The output layer of an LLM contains logits of all tokens in the vocabulary. This can mean every word, word fragment, punctuation mark, or whatever emoji or symbol it knows. Because the logits are calculated through a whole lot of floating point math, it's very likely that most results will be non-zero. Very close to zero, but still non-zero.

This means that gibberish options for the next token have non-zero probabilities of being chosen. The only reason they don't in reality is because of top-k sampling, temperature, and other filtering that's done on the logits before actually choosing a token.

If you present a s_1, s_2, ... s_N to a Markov Chain when that series was never seen by the chain, then the resulting probabilities is an empty set. But if you present them to an LLM, it gets fed into a neural network and eventually a set of logits comes out, and you can still choose the next token based on it.

thaumasiotes a day ago | parent [-]

> This means that gibberish options for the next token have non-zero probabilities of being chosen. The only reason they don't in reality is because of top-k sampling, temperature, and other filtering that's done on the logits before actually choosing a token.

> If you present a s_1, s_2, ... s_N to a Markov Chain when that series was never seen by the chain

No, you're confused.

The chain has never seen anything. The Markov chain is a table of probability distributions. You can create it by any means you see fit. There is no such thing as a "series" of tokens that has been seen by the chain.

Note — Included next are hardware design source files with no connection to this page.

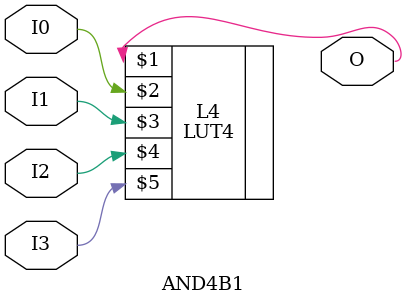
<source format=v>


`timescale  1 ps / 1 ps


module AND4B1 (O, I0, I1, I2, I3);

    output O;

    input  I0, I1, I2, I3;

    LUT4 #(.INIT(16'h4000)) L4 (O, I0, I1, I2, I3);

endmodule

</source>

Sohcahtoa82 20 hours ago | parent [-]

> The chain has never seen anything. The Markov chain is a table of probability distributions. You can create it by any means you see fit. There is no such thing as a "series" of tokens that has been seen by the chain.

When I talk about the chain "seeing" a sequence, I mean that the sequence existed in the material that was used to generate the probability table.

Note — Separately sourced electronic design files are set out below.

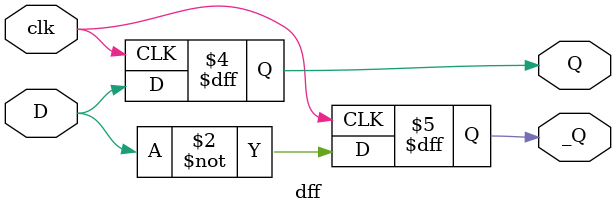
<source format=v>
`timescale 1ns/1ns
module dff  (Q, _Q, D, clk);
  output reg Q, _Q;
  input   D, clk;
  
  //wire w1,w2;
  initial
    begin
      Q   <=  1'b0;
      _Q  <=  1'b1;
    end
  
  always @(posedge clk)
    begin
      Q   <=   D;
      _Q  <=  ~D;
    end
  
  /*
  nand  g1  (w1,D,clk);
  nand  g2  (w2,w1,clk);
  nand  g3  (Q,_Q,w1);
  nand  g4  (_Q,Q,w2);
  */
endmodule
</source>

My instinct is to believe that you know this, but are being needlessly pedantic.

My point is that if you're using a context length of two, if you prompt a Markov Chain with "my cat", but the sequence "my cat was" never appeared in the training material, than a Markov Chain will never choose "was" as the next word. This property is not true for LLMs. If you prompt an LLM with "my cat", then "was" has a non-zero chance of being chosen as the next word, even if "my cat was" never appeared in the training material.

purple_turtle 2 days ago | parent | prev [-]

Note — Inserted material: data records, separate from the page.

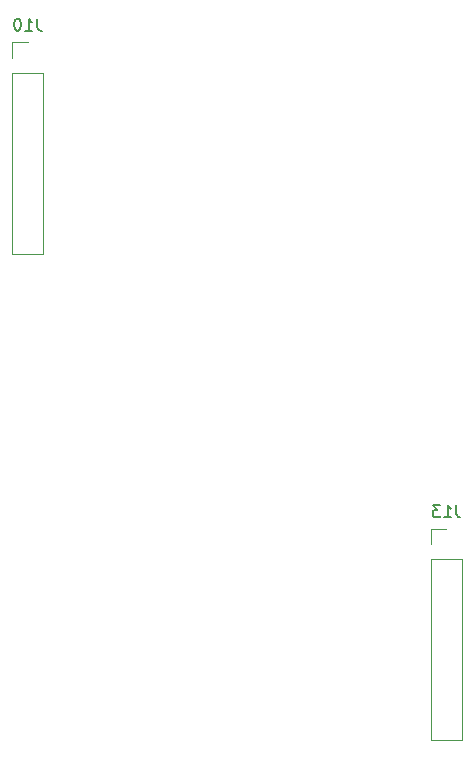
<source format=gbr>
%TF.GenerationSoftware,KiCad,Pcbnew,7.0.10*%
%TF.CreationDate,2024-02-20T22:03:04-06:00*%
%TF.ProjectId,3340_VCO,33333430-5f56-4434-9f2e-6b696361645f,rev?*%
%TF.SameCoordinates,Original*%
%TF.FileFunction,Legend,Bot*%
%TF.FilePolarity,Positive*%
%FSLAX46Y46*%
G04 Gerber Fmt 4.6, Leading zero omitted, Abs format (unit mm)*
G04 Created by KiCad (PCBNEW 7.0.10) date 2024-02-20 22:03:04*
%MOMM*%
%LPD*%
G01*
G04 APERTURE LIST*
%ADD10C,0.150000*%
%ADD11C,0.120000*%
G04 APERTURE END LIST*
D10*
X197159523Y-125834819D02*
X197159523Y-126549104D01*
X197159523Y-126549104D02*
X197207142Y-126691961D01*
X197207142Y-126691961D02*
X197302380Y-126787200D01*
X197302380Y-126787200D02*
X197445237Y-126834819D01*
X197445237Y-126834819D02*
X197540475Y-126834819D01*
X196159523Y-126834819D02*
X196730951Y-126834819D01*
X196445237Y-126834819D02*
X196445237Y-125834819D01*
X196445237Y-125834819D02*
X196540475Y-125977676D01*
X196540475Y-125977676D02*
X196635713Y-126072914D01*
X196635713Y-126072914D02*
X196730951Y-126120533D01*
X195826189Y-125834819D02*
X195207142Y-125834819D01*
X195207142Y-125834819D02*
X195540475Y-126215771D01*
X195540475Y-126215771D02*
X195397618Y-126215771D01*
X195397618Y-126215771D02*
X195302380Y-126263390D01*
X195302380Y-126263390D02*
X195254761Y-126311009D01*
X195254761Y-126311009D02*
X195207142Y-126406247D01*
X195207142Y-126406247D02*
X195207142Y-126644342D01*
X195207142Y-126644342D02*
X195254761Y-126739580D01*
X195254761Y-126739580D02*
X195302380Y-126787200D01*
X195302380Y-126787200D02*
X195397618Y-126834819D01*
X195397618Y-126834819D02*
X195683332Y-126834819D01*
X195683332Y-126834819D02*
X195778570Y-126787200D01*
X195778570Y-126787200D02*
X195826189Y-126739580D01*
X161709523Y-84634819D02*
X161709523Y-85349104D01*
X161709523Y-85349104D02*
X161757142Y-85491961D01*
X161757142Y-85491961D02*
X161852380Y-85587200D01*
X161852380Y-85587200D02*
X161995237Y-85634819D01*
X161995237Y-85634819D02*
X162090475Y-85634819D01*
X160709523Y-85634819D02*
X161280951Y-85634819D01*
X160995237Y-85634819D02*
X160995237Y-84634819D01*
X160995237Y-84634819D02*
X161090475Y-84777676D01*
X161090475Y-84777676D02*
X161185713Y-84872914D01*
X161185713Y-84872914D02*
X161280951Y-84920533D01*
X160090475Y-84634819D02*
X159995237Y-84634819D01*
X159995237Y-84634819D02*
X159899999Y-84682438D01*
X159899999Y-84682438D02*
X159852380Y-84730057D01*
X159852380Y-84730057D02*
X159804761Y-84825295D01*
X159804761Y-84825295D02*
X159757142Y-85015771D01*
X159757142Y-85015771D02*
X159757142Y-85253866D01*
X159757142Y-85253866D02*
X159804761Y-85444342D01*
X159804761Y-85444342D02*
X159852380Y-85539580D01*
X159852380Y-85539580D02*
X159899999Y-85587200D01*
X159899999Y-85587200D02*
X159995237Y-85634819D01*
X159995237Y-85634819D02*
X160090475Y-85634819D01*
X160090475Y-85634819D02*
X160185713Y-85587200D01*
X160185713Y-85587200D02*
X160233332Y-85539580D01*
X160233332Y-85539580D02*
X160280951Y-85444342D01*
X160280951Y-85444342D02*
X160328570Y-85253866D01*
X160328570Y-85253866D02*
X160328570Y-85015771D01*
X160328570Y-85015771D02*
X160280951Y-84825295D01*
X160280951Y-84825295D02*
X160233332Y-84730057D01*
X160233332Y-84730057D02*
X160185713Y-84682438D01*
X160185713Y-84682438D02*
X160090475Y-84634819D01*
D11*
%TO.C,J13*%
X197680000Y-145720000D02*
X195020000Y-145720000D01*
X197680000Y-130420000D02*
X197680000Y-145720000D01*
X197680000Y-130420000D02*
X195020000Y-130420000D01*
X196350000Y-127820000D02*
X195020000Y-127820000D01*
X195020000Y-130420000D02*
X195020000Y-145720000D01*
X195020000Y-127820000D02*
X195020000Y-129150000D01*
%TO.C,J10*%
X162230000Y-104520000D02*
X159570000Y-104520000D01*
X162230000Y-89220000D02*
X162230000Y-104520000D01*
X162230000Y-89220000D02*
X159570000Y-89220000D01*
X160900000Y-86620000D02*
X159570000Y-86620000D01*
X159570000Y-89220000D02*
X159570000Y-104520000D01*
X159570000Y-86620000D02*
X159570000Y-87950000D01*
%TD*%
M02*

</source>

Maybe technically LLM can be converted to an equivalent Markov Chain.

The problem is that even for modest context sizes the size of Markov Chain would by hilariously and monstrously large.

You may as well tell that LLM and a hash table is the same thing.

a day ago | parent | next [-]
[deleted]
thaumasiotes a day ago | parent | prev [-]

As I just mentioned in the comment you're responding to, the way you convert an LLM into an equivalent Markov chain is by doing nothing, since it already is one.

> You may as well tell that LLM and a hash table is the same thing.

No. You may as well say that a hash table and a function are the same thing. And this is in fact a common thing to say, because they are the same thing.

An LLM is a significantly more restricted object than a function is.

purple_turtle a day ago | parent [-]

> LLM is a lookup table which tells you "if the last N tokens were s_1, s_2, ..., s_N, then the following token will be t_1 with probability p_1, t_2 with probability p_2, etc...".

No, LLM is not a lookup table for all possible inputs.